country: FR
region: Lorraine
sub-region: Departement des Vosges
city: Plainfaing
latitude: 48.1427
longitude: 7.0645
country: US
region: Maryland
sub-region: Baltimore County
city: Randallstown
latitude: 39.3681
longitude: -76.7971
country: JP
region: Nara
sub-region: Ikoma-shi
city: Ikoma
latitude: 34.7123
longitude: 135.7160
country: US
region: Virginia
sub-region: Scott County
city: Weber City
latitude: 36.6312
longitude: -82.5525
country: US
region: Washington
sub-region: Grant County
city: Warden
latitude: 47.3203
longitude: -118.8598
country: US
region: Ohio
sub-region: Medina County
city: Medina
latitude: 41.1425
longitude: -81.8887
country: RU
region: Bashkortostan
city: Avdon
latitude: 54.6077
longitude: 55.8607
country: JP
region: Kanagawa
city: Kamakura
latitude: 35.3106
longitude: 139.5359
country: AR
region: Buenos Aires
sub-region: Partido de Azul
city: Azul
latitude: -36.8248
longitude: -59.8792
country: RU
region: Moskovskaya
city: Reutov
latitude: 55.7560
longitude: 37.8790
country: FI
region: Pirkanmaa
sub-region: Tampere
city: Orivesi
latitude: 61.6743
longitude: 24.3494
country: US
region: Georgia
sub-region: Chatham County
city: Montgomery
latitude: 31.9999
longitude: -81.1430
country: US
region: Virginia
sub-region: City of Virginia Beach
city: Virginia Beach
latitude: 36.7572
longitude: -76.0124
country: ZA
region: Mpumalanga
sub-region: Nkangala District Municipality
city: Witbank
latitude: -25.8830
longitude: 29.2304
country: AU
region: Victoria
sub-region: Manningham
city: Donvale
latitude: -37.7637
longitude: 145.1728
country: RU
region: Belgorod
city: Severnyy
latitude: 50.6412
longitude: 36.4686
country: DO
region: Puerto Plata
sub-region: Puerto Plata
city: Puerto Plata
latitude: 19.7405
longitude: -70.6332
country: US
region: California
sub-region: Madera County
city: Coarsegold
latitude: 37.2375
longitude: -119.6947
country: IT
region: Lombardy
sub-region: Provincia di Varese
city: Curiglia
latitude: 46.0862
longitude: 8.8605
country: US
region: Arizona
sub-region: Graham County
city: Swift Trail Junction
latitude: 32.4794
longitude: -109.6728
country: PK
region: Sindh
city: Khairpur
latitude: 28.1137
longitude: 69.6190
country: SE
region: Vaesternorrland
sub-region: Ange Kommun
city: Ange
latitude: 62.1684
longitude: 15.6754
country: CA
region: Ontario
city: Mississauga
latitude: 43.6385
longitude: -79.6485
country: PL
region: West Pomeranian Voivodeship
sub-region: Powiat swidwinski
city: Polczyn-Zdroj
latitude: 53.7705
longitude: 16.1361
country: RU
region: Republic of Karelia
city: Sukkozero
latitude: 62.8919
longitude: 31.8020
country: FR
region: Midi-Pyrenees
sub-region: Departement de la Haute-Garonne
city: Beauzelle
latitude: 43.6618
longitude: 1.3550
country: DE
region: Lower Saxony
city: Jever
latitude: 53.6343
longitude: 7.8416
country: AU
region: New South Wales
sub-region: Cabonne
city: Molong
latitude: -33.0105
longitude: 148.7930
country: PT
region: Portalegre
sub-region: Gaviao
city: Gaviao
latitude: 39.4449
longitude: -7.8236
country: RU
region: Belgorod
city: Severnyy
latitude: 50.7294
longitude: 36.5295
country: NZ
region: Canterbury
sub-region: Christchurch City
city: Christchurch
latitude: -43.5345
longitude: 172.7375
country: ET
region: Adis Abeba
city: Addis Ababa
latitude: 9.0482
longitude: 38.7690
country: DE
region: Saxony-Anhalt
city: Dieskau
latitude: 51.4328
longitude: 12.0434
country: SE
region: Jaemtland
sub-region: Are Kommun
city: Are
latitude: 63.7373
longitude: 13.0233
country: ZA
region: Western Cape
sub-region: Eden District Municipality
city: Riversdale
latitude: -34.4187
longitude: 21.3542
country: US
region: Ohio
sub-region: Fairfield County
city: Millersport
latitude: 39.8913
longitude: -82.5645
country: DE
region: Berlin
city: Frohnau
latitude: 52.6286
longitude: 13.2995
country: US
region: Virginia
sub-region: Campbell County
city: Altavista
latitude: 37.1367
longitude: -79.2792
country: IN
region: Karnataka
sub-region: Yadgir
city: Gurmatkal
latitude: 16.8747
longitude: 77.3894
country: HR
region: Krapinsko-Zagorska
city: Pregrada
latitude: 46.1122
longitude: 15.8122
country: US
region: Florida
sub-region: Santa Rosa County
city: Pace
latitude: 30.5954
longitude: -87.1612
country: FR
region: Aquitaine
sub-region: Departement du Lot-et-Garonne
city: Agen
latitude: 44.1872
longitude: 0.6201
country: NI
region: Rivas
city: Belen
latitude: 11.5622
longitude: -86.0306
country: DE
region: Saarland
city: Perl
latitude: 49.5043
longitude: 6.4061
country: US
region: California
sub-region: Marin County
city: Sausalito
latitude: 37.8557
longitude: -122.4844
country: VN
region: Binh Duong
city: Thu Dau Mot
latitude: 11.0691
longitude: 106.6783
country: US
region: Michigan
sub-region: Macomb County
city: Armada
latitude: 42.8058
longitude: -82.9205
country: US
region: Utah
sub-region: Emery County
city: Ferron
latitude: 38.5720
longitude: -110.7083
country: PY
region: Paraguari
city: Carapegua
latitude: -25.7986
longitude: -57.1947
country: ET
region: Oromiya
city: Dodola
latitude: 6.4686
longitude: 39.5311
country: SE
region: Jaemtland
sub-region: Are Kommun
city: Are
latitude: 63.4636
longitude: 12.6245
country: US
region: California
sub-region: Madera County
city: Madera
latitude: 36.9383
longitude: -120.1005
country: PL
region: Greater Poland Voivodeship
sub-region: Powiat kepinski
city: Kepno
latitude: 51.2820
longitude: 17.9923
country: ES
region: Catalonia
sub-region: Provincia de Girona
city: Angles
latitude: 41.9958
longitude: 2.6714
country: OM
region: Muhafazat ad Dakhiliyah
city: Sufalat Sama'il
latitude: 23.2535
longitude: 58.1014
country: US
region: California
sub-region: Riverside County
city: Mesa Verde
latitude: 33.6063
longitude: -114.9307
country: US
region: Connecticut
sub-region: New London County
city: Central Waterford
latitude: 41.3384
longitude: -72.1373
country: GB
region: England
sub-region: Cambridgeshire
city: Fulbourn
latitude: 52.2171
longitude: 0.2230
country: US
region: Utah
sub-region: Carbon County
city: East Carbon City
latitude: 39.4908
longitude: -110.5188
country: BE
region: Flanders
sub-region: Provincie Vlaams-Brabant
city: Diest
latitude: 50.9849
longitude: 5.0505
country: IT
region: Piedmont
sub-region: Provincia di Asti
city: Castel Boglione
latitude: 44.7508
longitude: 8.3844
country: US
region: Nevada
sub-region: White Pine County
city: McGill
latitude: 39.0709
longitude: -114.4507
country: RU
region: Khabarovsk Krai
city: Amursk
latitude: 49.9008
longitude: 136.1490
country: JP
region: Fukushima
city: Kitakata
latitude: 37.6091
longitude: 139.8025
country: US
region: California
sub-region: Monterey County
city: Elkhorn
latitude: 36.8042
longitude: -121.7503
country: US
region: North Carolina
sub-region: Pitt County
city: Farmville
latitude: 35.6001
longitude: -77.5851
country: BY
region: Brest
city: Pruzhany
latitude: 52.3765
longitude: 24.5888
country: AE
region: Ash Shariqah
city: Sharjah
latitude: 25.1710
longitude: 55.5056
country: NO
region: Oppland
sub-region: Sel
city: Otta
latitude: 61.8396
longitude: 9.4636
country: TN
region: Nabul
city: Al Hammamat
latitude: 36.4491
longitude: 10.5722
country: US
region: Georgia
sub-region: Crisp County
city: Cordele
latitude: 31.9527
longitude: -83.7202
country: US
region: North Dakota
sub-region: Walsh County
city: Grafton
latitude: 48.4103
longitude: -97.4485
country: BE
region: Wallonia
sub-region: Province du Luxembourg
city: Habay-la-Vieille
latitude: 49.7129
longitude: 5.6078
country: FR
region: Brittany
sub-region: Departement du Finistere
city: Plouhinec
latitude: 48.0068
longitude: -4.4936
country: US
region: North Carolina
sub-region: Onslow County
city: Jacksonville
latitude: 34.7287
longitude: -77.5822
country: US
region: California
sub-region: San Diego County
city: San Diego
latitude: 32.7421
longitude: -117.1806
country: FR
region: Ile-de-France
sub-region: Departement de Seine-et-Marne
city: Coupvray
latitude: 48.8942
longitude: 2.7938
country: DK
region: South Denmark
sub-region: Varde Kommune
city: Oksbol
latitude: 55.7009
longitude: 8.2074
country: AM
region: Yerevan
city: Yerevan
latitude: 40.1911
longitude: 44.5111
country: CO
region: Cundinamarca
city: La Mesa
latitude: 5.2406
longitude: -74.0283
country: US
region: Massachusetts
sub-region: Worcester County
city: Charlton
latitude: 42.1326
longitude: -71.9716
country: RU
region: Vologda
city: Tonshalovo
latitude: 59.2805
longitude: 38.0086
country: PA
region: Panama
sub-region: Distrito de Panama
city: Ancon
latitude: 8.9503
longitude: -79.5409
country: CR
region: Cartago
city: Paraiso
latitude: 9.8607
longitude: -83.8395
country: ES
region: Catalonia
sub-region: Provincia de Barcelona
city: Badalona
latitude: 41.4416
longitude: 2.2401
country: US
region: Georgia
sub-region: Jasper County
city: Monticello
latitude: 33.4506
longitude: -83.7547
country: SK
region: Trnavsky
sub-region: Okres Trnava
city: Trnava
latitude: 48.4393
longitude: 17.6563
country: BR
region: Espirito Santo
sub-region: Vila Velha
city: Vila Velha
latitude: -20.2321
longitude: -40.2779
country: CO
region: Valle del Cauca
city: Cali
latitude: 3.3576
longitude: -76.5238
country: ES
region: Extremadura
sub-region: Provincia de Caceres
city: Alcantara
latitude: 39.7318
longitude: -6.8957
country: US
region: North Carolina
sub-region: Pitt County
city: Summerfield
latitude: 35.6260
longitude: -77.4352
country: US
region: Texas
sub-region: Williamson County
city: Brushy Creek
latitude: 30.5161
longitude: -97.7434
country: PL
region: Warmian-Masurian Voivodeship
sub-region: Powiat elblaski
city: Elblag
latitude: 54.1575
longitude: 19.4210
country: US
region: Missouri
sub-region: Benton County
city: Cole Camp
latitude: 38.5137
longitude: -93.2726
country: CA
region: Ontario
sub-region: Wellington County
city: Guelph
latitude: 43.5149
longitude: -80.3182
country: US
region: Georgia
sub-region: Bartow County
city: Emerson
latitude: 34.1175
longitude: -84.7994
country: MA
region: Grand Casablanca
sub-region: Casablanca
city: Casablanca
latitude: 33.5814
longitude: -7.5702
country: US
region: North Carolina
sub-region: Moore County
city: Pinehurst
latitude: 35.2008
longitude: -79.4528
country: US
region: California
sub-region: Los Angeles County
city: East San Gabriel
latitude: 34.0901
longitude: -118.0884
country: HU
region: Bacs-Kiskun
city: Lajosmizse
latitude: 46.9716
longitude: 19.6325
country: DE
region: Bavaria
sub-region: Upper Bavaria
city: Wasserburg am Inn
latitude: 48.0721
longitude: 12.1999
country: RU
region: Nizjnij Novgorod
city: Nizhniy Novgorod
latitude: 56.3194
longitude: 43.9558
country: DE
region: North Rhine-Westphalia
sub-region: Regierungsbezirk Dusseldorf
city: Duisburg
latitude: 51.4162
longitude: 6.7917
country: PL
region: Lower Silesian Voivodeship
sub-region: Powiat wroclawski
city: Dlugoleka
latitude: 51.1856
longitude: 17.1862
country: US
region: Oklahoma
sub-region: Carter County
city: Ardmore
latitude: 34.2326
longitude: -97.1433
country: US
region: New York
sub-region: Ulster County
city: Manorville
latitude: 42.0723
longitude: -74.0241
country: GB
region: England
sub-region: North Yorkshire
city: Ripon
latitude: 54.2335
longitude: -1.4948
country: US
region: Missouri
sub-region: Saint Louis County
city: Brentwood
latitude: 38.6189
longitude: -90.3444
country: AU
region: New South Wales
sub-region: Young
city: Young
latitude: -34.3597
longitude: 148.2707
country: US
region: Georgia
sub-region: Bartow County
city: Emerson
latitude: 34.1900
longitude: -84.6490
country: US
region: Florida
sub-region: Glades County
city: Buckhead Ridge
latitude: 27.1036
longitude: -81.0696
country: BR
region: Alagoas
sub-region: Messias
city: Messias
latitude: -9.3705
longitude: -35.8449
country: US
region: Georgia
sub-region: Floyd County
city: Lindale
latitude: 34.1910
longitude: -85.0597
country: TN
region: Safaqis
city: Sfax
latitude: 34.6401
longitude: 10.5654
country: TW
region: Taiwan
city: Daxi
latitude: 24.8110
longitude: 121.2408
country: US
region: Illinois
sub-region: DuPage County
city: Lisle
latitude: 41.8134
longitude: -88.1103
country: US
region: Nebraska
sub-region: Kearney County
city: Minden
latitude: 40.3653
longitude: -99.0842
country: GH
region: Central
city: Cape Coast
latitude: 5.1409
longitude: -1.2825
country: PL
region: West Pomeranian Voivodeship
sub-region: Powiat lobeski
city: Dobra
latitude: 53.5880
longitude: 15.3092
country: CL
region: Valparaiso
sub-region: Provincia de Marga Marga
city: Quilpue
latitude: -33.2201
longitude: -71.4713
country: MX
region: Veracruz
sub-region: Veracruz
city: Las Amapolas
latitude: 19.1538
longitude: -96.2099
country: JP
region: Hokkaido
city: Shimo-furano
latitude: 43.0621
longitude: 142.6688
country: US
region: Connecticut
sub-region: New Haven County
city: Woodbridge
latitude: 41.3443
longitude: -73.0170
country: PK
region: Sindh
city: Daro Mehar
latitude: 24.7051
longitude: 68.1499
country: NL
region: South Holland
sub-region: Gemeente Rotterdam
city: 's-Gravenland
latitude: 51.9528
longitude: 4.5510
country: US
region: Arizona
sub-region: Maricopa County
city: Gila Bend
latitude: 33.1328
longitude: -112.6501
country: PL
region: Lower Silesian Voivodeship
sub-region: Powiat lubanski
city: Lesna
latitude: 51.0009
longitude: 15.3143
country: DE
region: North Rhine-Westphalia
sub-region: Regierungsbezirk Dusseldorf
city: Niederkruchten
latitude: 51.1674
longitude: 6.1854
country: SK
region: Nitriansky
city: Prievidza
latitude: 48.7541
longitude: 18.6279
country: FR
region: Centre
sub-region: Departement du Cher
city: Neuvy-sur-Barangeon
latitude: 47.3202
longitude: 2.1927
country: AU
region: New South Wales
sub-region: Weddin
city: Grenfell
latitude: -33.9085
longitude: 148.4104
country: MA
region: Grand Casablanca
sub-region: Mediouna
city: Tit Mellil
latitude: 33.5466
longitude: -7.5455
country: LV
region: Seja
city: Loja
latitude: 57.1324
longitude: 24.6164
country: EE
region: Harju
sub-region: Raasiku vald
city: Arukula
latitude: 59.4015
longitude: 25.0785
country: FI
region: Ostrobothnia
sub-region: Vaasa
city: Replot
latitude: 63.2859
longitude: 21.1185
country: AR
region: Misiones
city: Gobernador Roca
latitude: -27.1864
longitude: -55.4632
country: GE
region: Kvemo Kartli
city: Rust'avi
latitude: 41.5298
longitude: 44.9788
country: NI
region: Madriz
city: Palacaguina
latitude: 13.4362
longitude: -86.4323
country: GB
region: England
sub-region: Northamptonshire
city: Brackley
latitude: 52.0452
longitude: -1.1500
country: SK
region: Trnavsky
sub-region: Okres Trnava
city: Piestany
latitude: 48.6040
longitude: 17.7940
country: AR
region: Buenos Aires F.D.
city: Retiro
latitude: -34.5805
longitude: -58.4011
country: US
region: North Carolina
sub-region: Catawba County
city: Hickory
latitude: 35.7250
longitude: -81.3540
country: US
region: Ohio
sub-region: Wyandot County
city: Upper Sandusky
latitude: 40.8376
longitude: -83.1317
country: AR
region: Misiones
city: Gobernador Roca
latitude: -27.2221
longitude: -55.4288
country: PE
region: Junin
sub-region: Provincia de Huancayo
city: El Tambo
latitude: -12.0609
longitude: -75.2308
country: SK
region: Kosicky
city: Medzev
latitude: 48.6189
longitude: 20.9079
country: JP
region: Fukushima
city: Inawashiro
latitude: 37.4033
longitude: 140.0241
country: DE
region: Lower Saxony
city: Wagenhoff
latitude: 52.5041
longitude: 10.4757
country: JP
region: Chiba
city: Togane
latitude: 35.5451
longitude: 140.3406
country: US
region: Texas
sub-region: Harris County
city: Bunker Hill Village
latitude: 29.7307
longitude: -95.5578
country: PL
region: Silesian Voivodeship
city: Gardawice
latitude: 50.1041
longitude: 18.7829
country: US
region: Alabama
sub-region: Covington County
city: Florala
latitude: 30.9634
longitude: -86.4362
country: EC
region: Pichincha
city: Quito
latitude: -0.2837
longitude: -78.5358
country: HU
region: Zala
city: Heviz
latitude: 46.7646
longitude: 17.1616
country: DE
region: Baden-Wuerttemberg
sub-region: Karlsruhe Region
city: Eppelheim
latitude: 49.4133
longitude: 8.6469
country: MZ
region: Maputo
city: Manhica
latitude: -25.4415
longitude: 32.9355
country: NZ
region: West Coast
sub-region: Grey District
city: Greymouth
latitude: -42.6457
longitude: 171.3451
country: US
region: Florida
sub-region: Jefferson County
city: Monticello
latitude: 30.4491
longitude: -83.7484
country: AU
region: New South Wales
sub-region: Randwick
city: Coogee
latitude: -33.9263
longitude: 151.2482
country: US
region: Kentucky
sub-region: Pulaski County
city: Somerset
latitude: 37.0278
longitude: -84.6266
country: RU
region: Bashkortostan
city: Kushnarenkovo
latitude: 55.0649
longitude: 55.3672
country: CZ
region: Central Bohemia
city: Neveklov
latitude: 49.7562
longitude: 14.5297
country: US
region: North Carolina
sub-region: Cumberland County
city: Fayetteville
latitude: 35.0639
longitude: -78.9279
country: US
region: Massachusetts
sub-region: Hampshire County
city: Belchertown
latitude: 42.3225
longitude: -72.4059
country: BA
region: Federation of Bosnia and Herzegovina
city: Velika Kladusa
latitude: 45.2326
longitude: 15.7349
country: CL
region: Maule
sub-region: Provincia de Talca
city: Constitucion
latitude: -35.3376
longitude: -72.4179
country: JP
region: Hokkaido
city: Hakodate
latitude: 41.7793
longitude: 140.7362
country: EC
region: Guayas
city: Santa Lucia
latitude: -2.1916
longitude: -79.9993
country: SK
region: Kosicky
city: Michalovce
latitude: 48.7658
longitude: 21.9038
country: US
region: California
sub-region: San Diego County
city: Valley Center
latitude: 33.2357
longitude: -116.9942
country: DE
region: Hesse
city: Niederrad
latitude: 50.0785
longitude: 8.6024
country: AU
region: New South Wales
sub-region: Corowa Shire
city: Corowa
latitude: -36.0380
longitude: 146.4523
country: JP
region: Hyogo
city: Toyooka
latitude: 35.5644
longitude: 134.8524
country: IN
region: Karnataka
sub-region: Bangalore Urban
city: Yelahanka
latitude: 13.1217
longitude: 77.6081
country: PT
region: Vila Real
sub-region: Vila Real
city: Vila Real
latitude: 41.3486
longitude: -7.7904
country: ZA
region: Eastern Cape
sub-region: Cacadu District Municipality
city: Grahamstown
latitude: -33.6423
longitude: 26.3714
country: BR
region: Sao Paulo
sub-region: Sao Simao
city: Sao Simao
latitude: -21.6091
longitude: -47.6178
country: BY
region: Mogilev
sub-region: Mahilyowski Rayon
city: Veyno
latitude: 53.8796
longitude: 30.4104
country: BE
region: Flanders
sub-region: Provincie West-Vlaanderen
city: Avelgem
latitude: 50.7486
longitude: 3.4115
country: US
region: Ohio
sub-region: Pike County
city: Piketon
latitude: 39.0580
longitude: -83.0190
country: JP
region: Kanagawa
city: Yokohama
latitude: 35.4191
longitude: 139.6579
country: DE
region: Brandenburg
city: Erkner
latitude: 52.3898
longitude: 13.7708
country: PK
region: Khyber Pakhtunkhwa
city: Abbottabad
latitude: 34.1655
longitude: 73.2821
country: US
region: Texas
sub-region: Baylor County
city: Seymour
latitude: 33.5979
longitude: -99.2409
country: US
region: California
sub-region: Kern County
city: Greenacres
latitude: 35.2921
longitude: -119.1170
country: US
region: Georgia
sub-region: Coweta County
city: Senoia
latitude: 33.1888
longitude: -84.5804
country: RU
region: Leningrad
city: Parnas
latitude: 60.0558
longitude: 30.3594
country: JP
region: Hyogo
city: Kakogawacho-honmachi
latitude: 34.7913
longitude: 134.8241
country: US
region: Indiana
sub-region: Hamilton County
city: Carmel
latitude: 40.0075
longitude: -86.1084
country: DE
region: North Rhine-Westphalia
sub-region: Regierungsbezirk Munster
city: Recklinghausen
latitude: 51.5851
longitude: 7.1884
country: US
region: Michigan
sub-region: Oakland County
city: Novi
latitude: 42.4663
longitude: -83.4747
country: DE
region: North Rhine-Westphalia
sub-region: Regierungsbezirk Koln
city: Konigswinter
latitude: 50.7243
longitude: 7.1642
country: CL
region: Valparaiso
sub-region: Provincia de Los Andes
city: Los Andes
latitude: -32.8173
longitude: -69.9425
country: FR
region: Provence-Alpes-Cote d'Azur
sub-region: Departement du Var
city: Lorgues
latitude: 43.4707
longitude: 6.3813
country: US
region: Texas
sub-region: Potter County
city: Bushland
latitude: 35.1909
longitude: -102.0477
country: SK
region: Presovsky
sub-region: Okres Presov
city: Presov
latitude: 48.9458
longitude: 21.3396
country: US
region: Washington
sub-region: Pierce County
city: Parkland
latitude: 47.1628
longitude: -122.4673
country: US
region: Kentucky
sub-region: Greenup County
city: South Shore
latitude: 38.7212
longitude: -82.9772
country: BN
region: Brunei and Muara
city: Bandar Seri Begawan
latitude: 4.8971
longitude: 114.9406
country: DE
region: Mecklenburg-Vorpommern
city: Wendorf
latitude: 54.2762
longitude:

☆ ☆ ☆ ☆ ☆ ☆ ☆

▶ [The request]
Give back only the entries from the line with "latitude: 39.3681" up to and including the line with "latitude: 35.3106", with every "country" changed to "nation" and nothing else altered.

▶ [Finished exercise]
latitude: 39.3681
longitude: -76.7971
nation: JP
region: Nara
sub-region: Ikoma-shi
city: Ikoma
latitude: 34.7123
longitude: 135.7160
nation: US
region: Virginia
sub-region: Scott County
city: Weber City
latitude: 36.6312
longitude: -82.5525
nation: US
region: Washington
sub-region: Grant County
city: Warden
latitude: 47.3203
longitude: -118.8598
nation: US
region: Ohio
sub-region: Medina County
city: Medina
latitude: 41.1425
longitude: -81.8887
nation: RU
region: Bashkortostan
city: Avdon
latitude: 54.6077
longitude: 55.8607
nation: JP
region: Kanagawa
city: Kamakura
latitude: 35.3106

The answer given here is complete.